## Activity
Continue the forum discussion about a kindergartner's behavior after school, starting right after its final sentence.

## Provided passage
Try bringing a snack in the car that she can have on the way home, or if she takes a schoolbus, have something ready for her on the table. And then give her some positive attention for a while. I found that when I used to be distracted when my DD got home from school, her behavior was worse. Now I make sure I'm prepared for her return.

You can try gradually pushing back her bedtime so that she has another hour of sleep per night. That might help, too.

Good luck!
post #4 of 5
I noticed this with my ds as well. He's also in kindergarten this year. It has helped him tremendously to go to bed earlier than he was used to before starting school. We now start our bedtime routine at around 7:45 and he is usually asleep within minutes--sometimes seconds--of his head hitting the pillow.

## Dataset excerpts
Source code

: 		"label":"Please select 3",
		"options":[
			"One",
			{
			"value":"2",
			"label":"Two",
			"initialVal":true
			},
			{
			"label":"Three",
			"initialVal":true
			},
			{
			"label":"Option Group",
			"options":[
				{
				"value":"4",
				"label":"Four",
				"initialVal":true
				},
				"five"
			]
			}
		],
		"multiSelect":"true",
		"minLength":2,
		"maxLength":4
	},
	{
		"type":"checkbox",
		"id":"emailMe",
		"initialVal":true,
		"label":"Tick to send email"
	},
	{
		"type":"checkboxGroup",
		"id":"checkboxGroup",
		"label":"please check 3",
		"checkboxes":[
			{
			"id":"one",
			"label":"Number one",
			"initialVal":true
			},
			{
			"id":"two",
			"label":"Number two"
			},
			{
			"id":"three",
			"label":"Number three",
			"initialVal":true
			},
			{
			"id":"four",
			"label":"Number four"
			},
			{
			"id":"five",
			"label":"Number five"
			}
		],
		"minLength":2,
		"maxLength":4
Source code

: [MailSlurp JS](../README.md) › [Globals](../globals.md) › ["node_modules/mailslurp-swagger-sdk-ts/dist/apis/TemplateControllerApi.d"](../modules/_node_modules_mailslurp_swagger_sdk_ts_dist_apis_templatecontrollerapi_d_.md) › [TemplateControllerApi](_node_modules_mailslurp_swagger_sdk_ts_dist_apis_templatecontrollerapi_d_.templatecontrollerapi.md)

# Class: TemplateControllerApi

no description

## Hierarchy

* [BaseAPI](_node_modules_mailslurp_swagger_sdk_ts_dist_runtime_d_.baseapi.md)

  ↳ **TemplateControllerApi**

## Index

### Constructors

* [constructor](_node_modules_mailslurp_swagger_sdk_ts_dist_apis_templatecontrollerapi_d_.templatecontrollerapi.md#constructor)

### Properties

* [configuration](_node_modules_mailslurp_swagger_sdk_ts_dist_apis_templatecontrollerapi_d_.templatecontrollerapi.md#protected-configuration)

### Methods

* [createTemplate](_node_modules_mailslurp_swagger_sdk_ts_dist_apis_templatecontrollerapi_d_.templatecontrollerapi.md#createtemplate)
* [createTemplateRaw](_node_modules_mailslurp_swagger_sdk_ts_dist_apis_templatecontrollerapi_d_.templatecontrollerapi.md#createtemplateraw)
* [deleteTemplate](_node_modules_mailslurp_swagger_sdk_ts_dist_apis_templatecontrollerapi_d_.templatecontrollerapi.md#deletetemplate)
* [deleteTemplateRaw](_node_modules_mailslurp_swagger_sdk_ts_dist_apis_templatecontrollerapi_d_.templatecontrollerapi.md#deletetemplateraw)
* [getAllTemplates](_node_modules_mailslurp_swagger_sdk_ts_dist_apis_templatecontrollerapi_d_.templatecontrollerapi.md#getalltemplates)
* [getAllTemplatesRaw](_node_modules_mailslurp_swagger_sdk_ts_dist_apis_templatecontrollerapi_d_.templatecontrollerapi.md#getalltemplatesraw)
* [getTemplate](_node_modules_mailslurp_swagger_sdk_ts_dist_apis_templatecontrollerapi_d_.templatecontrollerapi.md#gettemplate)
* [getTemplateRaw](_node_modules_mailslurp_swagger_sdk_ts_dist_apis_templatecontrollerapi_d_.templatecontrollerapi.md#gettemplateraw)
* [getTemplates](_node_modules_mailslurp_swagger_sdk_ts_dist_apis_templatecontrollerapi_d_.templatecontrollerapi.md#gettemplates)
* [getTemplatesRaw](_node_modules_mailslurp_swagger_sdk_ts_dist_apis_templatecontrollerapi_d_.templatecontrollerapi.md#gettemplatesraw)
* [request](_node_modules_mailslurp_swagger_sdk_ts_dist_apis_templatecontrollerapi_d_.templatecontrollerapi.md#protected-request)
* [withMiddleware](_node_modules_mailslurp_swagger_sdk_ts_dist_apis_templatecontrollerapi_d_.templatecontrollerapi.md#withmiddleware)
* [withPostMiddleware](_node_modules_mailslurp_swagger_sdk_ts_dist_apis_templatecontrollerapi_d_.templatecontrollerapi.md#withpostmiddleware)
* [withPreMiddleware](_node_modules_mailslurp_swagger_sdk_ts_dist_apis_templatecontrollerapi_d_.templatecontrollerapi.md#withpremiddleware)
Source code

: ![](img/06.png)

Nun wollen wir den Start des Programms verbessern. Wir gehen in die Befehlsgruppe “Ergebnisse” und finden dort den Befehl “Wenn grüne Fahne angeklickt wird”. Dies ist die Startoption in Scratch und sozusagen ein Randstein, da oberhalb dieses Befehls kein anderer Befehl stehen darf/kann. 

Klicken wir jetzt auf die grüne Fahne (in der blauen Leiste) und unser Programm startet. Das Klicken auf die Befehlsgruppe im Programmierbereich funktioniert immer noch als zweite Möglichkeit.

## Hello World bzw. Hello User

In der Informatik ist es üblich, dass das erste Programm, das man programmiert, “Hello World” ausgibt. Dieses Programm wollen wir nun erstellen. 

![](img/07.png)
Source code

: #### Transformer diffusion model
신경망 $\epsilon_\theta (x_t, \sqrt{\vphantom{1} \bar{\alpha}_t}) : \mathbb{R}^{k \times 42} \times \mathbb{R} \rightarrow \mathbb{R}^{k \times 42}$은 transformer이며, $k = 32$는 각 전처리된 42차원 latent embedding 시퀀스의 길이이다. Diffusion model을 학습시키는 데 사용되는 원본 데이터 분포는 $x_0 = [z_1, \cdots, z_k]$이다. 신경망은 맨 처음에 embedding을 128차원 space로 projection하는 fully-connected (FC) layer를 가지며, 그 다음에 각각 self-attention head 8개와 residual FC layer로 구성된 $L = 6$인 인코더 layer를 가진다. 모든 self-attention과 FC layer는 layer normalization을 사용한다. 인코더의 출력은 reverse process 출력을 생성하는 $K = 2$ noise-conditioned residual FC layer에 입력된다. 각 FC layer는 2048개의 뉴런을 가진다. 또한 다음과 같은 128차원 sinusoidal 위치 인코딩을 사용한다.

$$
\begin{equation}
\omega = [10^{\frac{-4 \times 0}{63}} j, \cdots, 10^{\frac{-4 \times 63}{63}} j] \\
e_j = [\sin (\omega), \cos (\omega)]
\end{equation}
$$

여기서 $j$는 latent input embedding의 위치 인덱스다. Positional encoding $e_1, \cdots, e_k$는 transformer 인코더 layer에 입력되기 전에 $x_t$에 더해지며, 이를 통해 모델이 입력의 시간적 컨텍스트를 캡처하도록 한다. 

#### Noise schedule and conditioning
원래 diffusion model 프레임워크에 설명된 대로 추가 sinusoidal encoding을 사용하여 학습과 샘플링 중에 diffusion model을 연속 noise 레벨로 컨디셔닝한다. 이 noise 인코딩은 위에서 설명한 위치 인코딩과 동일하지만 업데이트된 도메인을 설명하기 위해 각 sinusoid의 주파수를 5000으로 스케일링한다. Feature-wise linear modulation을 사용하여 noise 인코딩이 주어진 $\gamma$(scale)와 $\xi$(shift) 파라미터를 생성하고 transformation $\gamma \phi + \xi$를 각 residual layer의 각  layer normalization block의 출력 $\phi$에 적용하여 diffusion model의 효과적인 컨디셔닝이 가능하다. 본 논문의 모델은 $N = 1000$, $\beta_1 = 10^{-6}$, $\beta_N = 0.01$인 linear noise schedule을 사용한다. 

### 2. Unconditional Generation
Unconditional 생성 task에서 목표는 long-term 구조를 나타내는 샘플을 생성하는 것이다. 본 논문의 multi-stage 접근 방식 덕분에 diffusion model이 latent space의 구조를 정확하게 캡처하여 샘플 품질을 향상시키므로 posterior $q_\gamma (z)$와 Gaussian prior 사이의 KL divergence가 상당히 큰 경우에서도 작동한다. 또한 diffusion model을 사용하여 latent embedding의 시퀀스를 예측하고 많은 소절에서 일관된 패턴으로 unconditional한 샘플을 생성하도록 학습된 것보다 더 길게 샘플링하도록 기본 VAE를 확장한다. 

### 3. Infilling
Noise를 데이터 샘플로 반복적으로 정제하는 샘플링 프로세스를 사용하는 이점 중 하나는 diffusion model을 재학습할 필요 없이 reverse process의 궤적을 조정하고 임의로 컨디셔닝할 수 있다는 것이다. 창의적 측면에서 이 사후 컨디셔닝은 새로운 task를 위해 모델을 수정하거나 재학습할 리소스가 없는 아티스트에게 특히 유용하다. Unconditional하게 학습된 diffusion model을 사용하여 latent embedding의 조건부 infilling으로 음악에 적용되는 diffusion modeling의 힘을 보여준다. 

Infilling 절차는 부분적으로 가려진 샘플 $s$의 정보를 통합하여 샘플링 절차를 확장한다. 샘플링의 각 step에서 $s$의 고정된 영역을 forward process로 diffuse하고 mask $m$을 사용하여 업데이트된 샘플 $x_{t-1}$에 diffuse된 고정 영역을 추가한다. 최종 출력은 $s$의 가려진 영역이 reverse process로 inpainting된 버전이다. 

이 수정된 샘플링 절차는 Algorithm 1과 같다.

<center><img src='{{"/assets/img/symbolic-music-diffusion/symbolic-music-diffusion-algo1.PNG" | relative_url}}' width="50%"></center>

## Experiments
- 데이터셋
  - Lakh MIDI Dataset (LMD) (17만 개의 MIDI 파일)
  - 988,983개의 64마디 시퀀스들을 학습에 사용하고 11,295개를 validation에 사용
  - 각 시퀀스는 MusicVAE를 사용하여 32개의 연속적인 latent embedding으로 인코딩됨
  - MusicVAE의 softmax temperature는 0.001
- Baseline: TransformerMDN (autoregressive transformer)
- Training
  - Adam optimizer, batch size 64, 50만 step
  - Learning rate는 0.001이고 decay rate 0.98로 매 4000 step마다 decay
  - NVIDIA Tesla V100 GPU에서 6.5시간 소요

## Answer box
I agree with LunaMom that it is very common in young children in school to have afternoon/early evening meltdowns. In our case it's usually early evening--around 6 pm or so. We try really hard to spend one-on-one time with our kids from after dinner until bedtime. It seems as if this helps. Otherwise, my two ds (ages 5.5 and 2.5) are in almost constant conflict it seems. They get along fine (for the most part) at most other times of the day.
post #5 of 5
I've got three in school and the 4th grader comes home and melts down when he is tired. Isn't that just the most fun!

Sounds like your baby is tired. I would definately go for an earlier bedtime. I also agree with Lunamom that being distracted just escalates the situation.